Source records
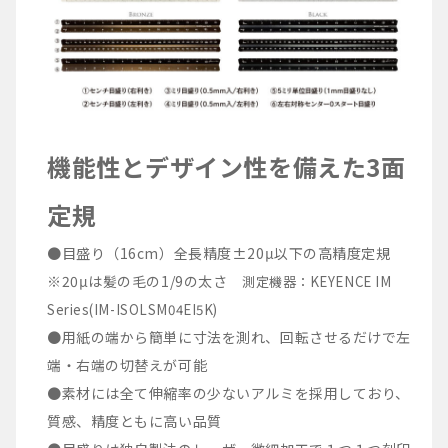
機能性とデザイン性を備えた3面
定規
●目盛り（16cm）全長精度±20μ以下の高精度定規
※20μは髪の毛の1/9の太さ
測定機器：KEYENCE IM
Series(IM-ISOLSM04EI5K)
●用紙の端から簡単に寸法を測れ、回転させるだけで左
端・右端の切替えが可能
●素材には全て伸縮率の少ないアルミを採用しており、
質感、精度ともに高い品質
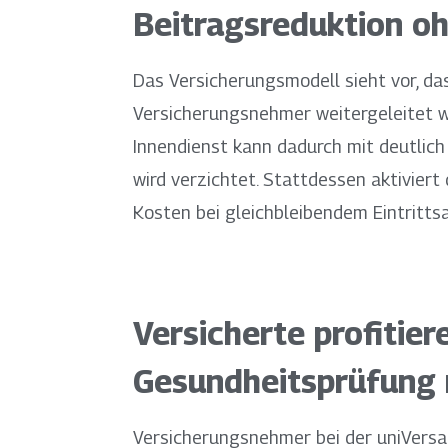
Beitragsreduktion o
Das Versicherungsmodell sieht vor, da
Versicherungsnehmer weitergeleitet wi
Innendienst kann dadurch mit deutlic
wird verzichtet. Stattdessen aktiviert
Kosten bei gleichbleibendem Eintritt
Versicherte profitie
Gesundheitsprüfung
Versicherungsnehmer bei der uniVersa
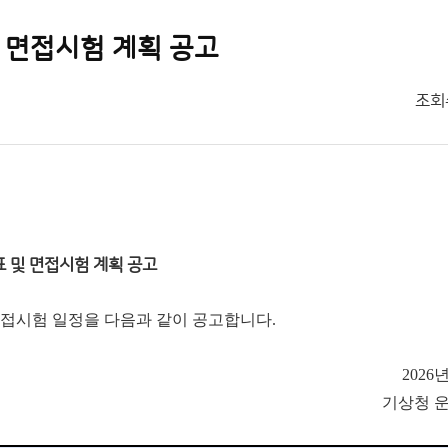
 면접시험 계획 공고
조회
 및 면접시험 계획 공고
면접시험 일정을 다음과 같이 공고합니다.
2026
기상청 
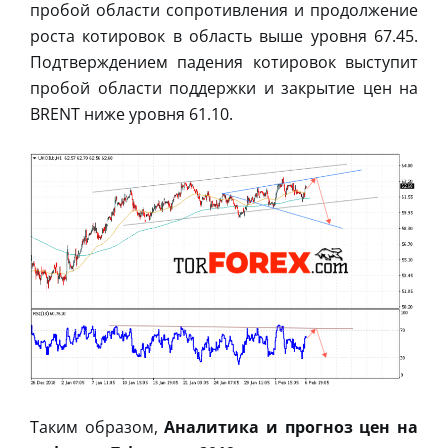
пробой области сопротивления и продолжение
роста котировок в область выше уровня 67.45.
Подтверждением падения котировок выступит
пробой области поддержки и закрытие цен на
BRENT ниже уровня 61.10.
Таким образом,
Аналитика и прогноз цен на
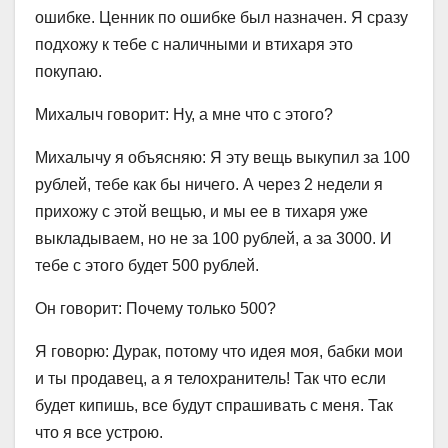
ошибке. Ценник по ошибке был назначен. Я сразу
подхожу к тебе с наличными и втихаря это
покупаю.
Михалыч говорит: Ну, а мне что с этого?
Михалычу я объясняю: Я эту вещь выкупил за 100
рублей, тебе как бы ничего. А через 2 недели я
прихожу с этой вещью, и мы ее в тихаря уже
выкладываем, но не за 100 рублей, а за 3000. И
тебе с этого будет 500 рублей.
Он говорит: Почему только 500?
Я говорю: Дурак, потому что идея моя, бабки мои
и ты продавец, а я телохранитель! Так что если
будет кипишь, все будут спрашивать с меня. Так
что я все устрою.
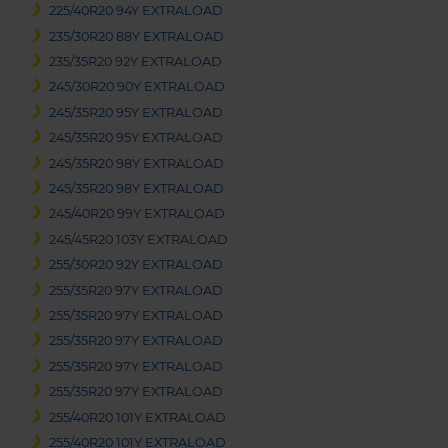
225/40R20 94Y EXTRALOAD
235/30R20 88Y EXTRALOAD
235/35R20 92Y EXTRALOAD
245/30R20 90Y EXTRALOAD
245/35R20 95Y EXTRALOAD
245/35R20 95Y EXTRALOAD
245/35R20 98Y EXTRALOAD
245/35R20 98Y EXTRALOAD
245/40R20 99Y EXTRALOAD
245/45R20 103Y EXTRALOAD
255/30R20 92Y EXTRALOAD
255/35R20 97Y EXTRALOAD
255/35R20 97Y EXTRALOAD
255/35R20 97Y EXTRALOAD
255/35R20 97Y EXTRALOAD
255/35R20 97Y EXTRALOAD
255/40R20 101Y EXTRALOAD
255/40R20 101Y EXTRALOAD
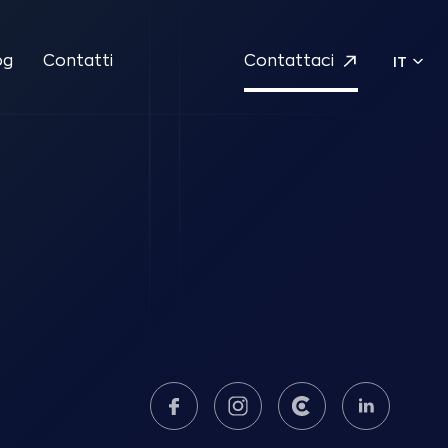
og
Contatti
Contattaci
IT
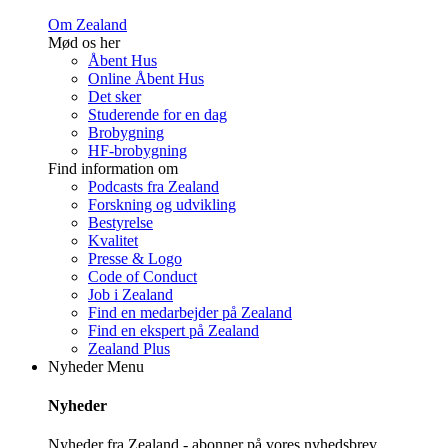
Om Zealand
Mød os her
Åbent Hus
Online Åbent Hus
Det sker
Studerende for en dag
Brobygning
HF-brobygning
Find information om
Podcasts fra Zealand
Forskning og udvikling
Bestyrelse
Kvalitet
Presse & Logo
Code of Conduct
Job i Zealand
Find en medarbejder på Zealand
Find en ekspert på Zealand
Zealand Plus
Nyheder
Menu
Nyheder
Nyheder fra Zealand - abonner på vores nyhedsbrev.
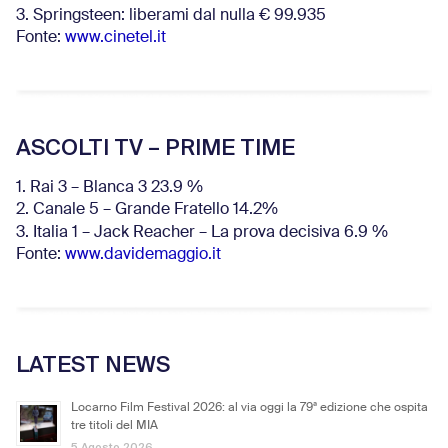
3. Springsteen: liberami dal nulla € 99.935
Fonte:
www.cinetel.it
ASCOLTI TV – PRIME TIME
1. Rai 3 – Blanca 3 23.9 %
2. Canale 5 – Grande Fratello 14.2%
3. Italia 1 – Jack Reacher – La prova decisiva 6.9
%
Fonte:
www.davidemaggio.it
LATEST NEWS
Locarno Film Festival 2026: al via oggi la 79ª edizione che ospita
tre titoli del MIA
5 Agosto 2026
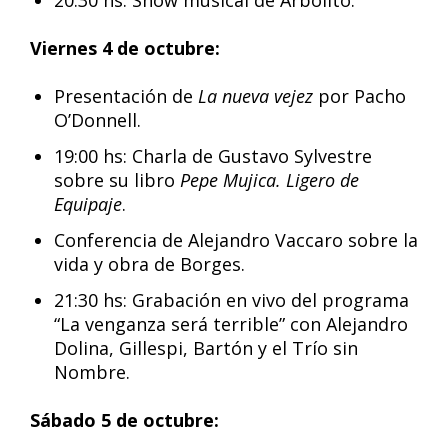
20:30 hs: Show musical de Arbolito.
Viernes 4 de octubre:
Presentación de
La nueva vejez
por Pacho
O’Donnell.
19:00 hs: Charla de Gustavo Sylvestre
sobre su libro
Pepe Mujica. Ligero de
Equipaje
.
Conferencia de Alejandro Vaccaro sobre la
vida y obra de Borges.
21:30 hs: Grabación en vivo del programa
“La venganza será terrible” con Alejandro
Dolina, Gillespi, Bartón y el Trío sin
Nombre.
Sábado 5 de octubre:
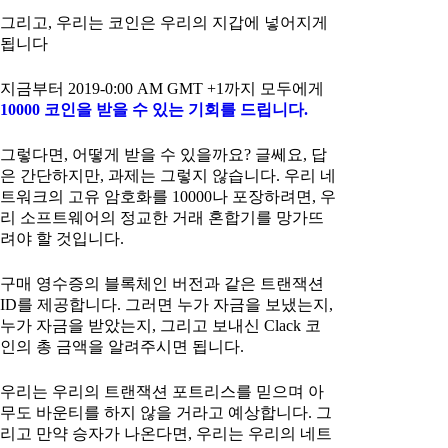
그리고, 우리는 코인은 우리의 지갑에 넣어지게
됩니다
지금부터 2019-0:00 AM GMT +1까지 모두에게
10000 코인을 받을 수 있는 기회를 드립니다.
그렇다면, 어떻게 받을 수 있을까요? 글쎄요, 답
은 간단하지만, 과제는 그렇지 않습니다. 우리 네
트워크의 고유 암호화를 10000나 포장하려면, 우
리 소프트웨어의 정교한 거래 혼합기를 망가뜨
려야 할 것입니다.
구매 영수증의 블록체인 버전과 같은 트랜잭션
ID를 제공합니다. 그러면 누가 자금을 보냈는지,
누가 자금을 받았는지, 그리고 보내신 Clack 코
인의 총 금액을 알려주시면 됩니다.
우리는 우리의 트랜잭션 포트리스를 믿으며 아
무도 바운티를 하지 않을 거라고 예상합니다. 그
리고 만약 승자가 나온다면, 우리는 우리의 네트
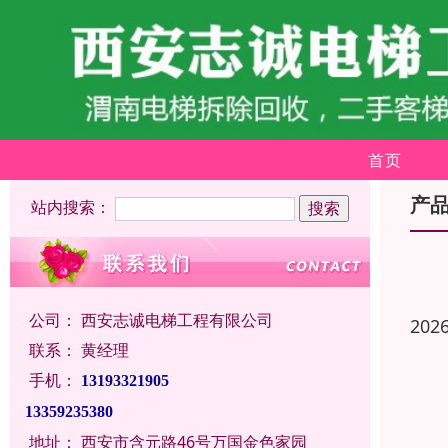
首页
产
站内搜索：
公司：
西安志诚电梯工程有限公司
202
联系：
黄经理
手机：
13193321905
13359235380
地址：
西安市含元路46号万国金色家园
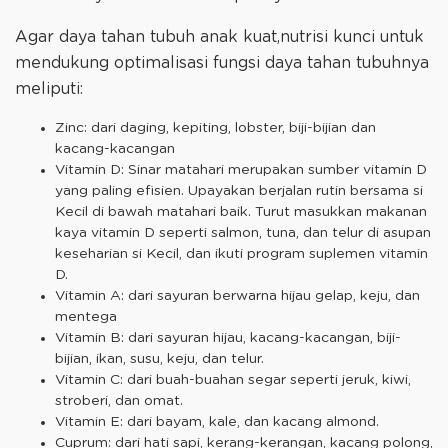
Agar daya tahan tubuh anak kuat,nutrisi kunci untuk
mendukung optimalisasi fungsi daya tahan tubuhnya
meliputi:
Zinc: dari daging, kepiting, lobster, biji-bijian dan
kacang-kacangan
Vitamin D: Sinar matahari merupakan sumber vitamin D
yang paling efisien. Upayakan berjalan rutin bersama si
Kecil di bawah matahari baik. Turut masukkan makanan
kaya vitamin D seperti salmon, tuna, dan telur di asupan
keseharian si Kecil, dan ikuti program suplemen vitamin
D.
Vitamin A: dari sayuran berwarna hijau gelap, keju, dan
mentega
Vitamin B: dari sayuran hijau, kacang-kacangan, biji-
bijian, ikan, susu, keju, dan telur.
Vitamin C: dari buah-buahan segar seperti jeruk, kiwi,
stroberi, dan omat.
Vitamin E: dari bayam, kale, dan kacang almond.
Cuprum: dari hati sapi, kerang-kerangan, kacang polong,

- **Brief**: Without the pictures, return each entry exactly as given.

- **Worked solution**:
機能性とデザイン性を備えた3面
定規
●目盛り（16cm）全長精度±20μ以下の高精度定規
※20μは髪の毛の1/9の太さ
測定機器：KEYENCE IM
Series(IM-ISOLSM04EI5K)
●用紙の端から簡単に寸法を測れ、回転させるだけで左
端・右端の切替えが可能
●素材には全て伸縮率の少ないアルミを採用しており、
質感、精度ともに高い品質
Beitragsreduktion o
Das Versicherungsmodell sieht vor, da
Versicherungsnehmer weitergeleitet wi
Innendienst kann dadurch mit deutlic
wird verzichtet. Stattdessen aktiviert
Kosten bei gleichbleibendem Eintritt
Versicherte profitie
Gesundheitsprüfung
Versicherungsnehmer bei der uniVersa
 면접시험 계획 공고
조회
 및 면접시험 계획 공고
면접시험 일정을 다음과 같이 공고합니다.
2026
기상청 
пробой области сопротивления и продолжение
роста котировок в область выше уровня 67.45.
Подтверждением падения котировок выступит
пробой области поддержки и закрытие цен на
BRENT ниже уровня 61.10.
Таким образом,
Аналитика и прогноз цен на
ошибке. Ценник по ошибке был назначен. Я сразу
подхожу к тебе с наличными и втихаря это
покупаю.
Михалыч говорит: Ну, а мне что с этого?
Михалычу я объясняю: Я эту вещь выкупил за 100
рублей, тебе как бы ничего. А через 2 недели я
прихожу с этой вещью, и мы ее в тихаря уже
выкладываем, но не за 100 рублей, а за 3000. И
тебе с этого будет 500 рублей.
Он говорит: Почему только 500?
Я говорю: Дурак, потому что идея моя, бабки мои
и ты продавец, а я телохранитель! Так что если
будет кипишь, все будут спрашивать с меня. Так
что я все устрою.
225/40R20 94Y EXTRALOAD
235/30R20 88Y EXTRALOAD
235/35R20 92Y EXTRALOAD
245/30R20 90Y EXTRALOAD
245/35R20 95Y EXTRALOAD
245/35R20 95Y EXTRALOAD
245/35R20 98Y EXTRALOAD
245/35R20 98Y EXTRALOAD
245/40R20 99Y EXTRALOAD
245/45R20 103Y EXTRALOAD
255/30R20 92Y EXTRALOAD
255/35R20 97Y EXTRALOAD
255/35R20 97Y EXTRALOAD
255/35R20 97Y EXTRALOAD
255/35R20 97Y EXTRALOAD
255/35R20 97Y EXTRALOAD
255/40R20 101Y EXTRALOAD
255/40R20 101Y EXTRALOAD
og
Contatti
Contattaci
IT
Om Zealand
Mød os her
Åbent Hus
Online Åbent Hus
Det sker
Studerende for en dag
Brobygning
HF-brobygning
Find information om
Podcasts fra Zealand
Forskning og udvikling
Bestyrelse
Kvalitet
Presse & Logo
Code of Conduct
Job i Zealand
Find en medarbejder på Zealand
Find en ekspert på Zealand
Zealand Plus
Nyheder
Menu
Nyheder
Nyheder fra Zealand - abonner på vores nyhedsbrev.
3. Springsteen: liberami dal nulla € 99.935
Fonte:
www.cinetel.it
ASCOLTI TV – PRIME TIME
1. Rai 3 – Blanca 3 23.9 %
2. Canale 5 – Grande Fratello 14.2%
3. Italia 1 – Jack Reacher – La prova decisiva 6.9
%
Fonte:
www.davidemaggio.it
LATEST NEWS
Locarno Film Festival 2026: al via oggi la 79ª edizione che ospita
tre titoli del MIA
5 Agosto 2026
20:30 hs: Show musical de Arbolito.
Viernes 4 de octubre:
Presentación de
La nueva vejez
por Pacho
O’Donnell.
19:00 hs: Charla de Gustavo Sylvestre
sobre su libro
Pepe Mujica. Ligero de
Equipaje
.
Conferencia de Alejandro Vaccaro sobre la
vida y obra de Borges.
21:30 hs: Grabación en vivo del programa
“La venganza será terrible” con Alejandro
Dolina, Gillespi, Bartón y el Trío sin
Nombre.
Sábado 5 de octubre:
그리고, 우리는 코인은 우리의 지갑에 넣어지게
됩니다
지금부터 2019-0:00 AM GMT +1까지 모두에게
10000 코인을 받을 수 있는 기회를 드립니다.
그렇다면, 어떻게 받을 수 있을까요? 글쎄요, 답
은 간단하지만, 과제는 그렇지 않습니다. 우리 네
트워크의 고유 암호화를 10000나 포장하려면, 우
리 소프트웨어의 정교한 거래 혼합기를 망가뜨
려야 할 것입니다.
구매 영수증의 블록체인 버전과 같은 트랜잭션
ID를 제공합니다. 그러면 누가 자금을 보냈는지,
누가 자금을 받았는지, 그리고 보내신 Clack 코
인의 총 금액을 알려주시면 됩니다.
우리는 우리의 트랜잭션 포트리스를 믿으며 아
무도 바운티를 하지 않을 거라고 예상합니다. 그
리고 만약 승자가 나온다면, 우리는 우리의 네트
首页
产
站内搜索：
公司：
西安志诚电梯工程有限公司
202
联系：
黄经理
手机：
13193321905
13359235380
地址：
西安市含元路46号万国金色家园
Agar daya tahan tubuh anak kuat,nutrisi kunci untuk
mendukung optimalisasi fungsi daya tahan tubuhnya
meliputi:
Zinc: dari daging, kepiting, lobster, biji-bijian dan
kacang-kacangan
Vitamin D: Sinar matahari merupakan sumber vitamin D
yang paling efisien. Upayakan berjalan rutin bersama si
Kecil di bawah matahari baik. Turut masukkan makanan
kaya vitamin D seperti salmon, tuna, dan telur di asupan
keseharian si Kecil, dan ikuti program suplemen vitamin
D.
Vitamin A: dari sayuran berwarna hijau gelap, keju, dan
mentega
Vitamin B: dari sayuran hijau, kacang-kacangan, biji-
bijian, ikan, susu, keju, dan telur.
Vitamin C: dari buah-buahan segar seperti jeruk, kiwi,
stroberi, dan omat.
Vitamin E: dari bayam, kale, dan kacang almond.
Cuprum: dari hati sapi, kerang-kerangan, kacang polong,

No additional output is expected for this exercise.